- Born: September 21, 1990 Samut Sakhon Province, Thailand
- Died: June 14, 2019 (aged 28) Siriraj Hospital, Bangkok
- Other names: Namtarn
- Occupations: Singer; songwriter; musician; actor;
- Years active: 2008–2019

= Butsaran Thongchiew =

Thai singer and actress (1990–2019)

Butsaran Thongchiew (บุตรศรัณย์ ทองชิว; September 21, 1990 – June 14, 2019) was a Thai singer, actress. She was born in Samut Sakhon Province, Thailand. Her father is a movie director, Viroj Thongchiew.
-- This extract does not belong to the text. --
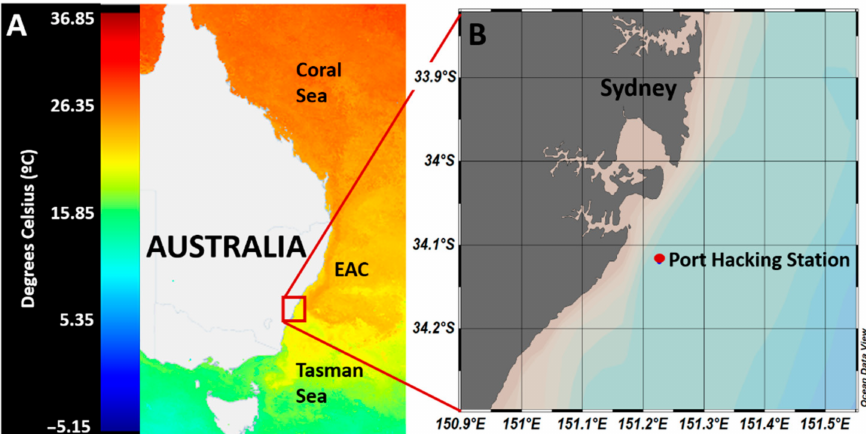
Figure 1. Location of the sampling site. ( A ) Satellite image of the sea surface temperature of the east coast of Australia on 14 April 2019 showing the location of Sydney basin and the position of the EAC relative to the Tasman and Coral Seas (modified from IMOS [38]). ( B ) Magnified inset image showing the location of Port Hacking station. Generated with Ocean Data View software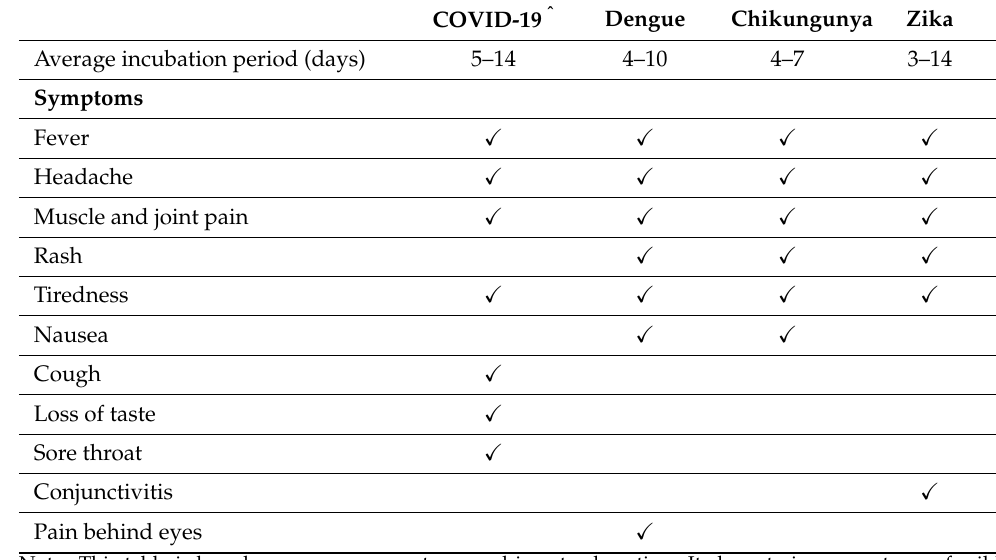
Table 2. Common symptoms of mild cases of COVID-19, DENV, CHIKV, and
Namtarn graduated from College of Music, Mahidol University. She was best known as a competitor of The Star 5 in 2009 and an actress of "Pookong Jaosane" as "Lieutenant Run" a comedy TV series on One31.

== Career ==
Butsaran attended a vocal talent competition TV show "The Star season 5" audition round in November, 2008 and qualified to final round. She was eliminated in second round. After eliminating on The Star 5, she continued working in entertainment path.

=== Songs ===
- Peur Dao Duang Nan - OST. The Star season 5
- Pa sa jai (Heart language) the original soundtrack of a comedy TV series "Pookong Jaosane"
- Meur Rao Mee Gun - OST. The Star season 5 (various artist)
- Medley - Mai yak rok ft. Grand, A and Radklao
- Yang rak gun yoo chai mai OST. Kam vela ha rak (Time to find love)
- Rueng mun jam pen - OST. Kam vela ha rak (Time to find love)
- Lover Coaster-Windy sugar ft. Win Nimman, the last performance of Numtarn

=== Music Videos ===
- Tua Tiew Deaw (Single ticket), Pra derm, Roop Ros Klin Seang - Sopon Panthong
- Pa sa jai (Own music video)
- Lover Coaster - Windy sugar ft. Win Nimman

=== Movie(s)===
- Tewada Ta Ja Teng - Sahamongkol Film International

=== TV Series ===
- Poo kong jao sane as Lieutenant Run on One31 HD
- Kam vela ha rak (Time to find love) as Pin
- We born in reign of The King Rama IX, a special episode of Poo Kong Jao Sane
- Por Pla Lai as Mint

=== Concert ===
- The Star 5 concert

== Death ==
Numtarn suddenly "started bleeding heavily through her nose and mouth while at home in her native province of Samut Sakhon on Tuesday June 11, 2019. She was rushed to Samut Sakhon Hospital and transferred to Siriraj in Bangkok on the next day. She had to be resuscitated multiple times." After she was admitted to Siriraj Hospital, physicians and other prominent physicians held a press conference about the situation of Numtarn that 'unprecedented' and the physicians team are now investigating. On Friday June 14, 2019 2.17 A.M. her father, Viroj had written on his Facebook account that Numtarn was to 'die a peaceful death'. Her funeral was held in Wat Pomwicheanchotikaram temple in Amphoe Mueng, Samut Sakhon Province. The cause of death was determined to be nasopharyngeal tuberculosis.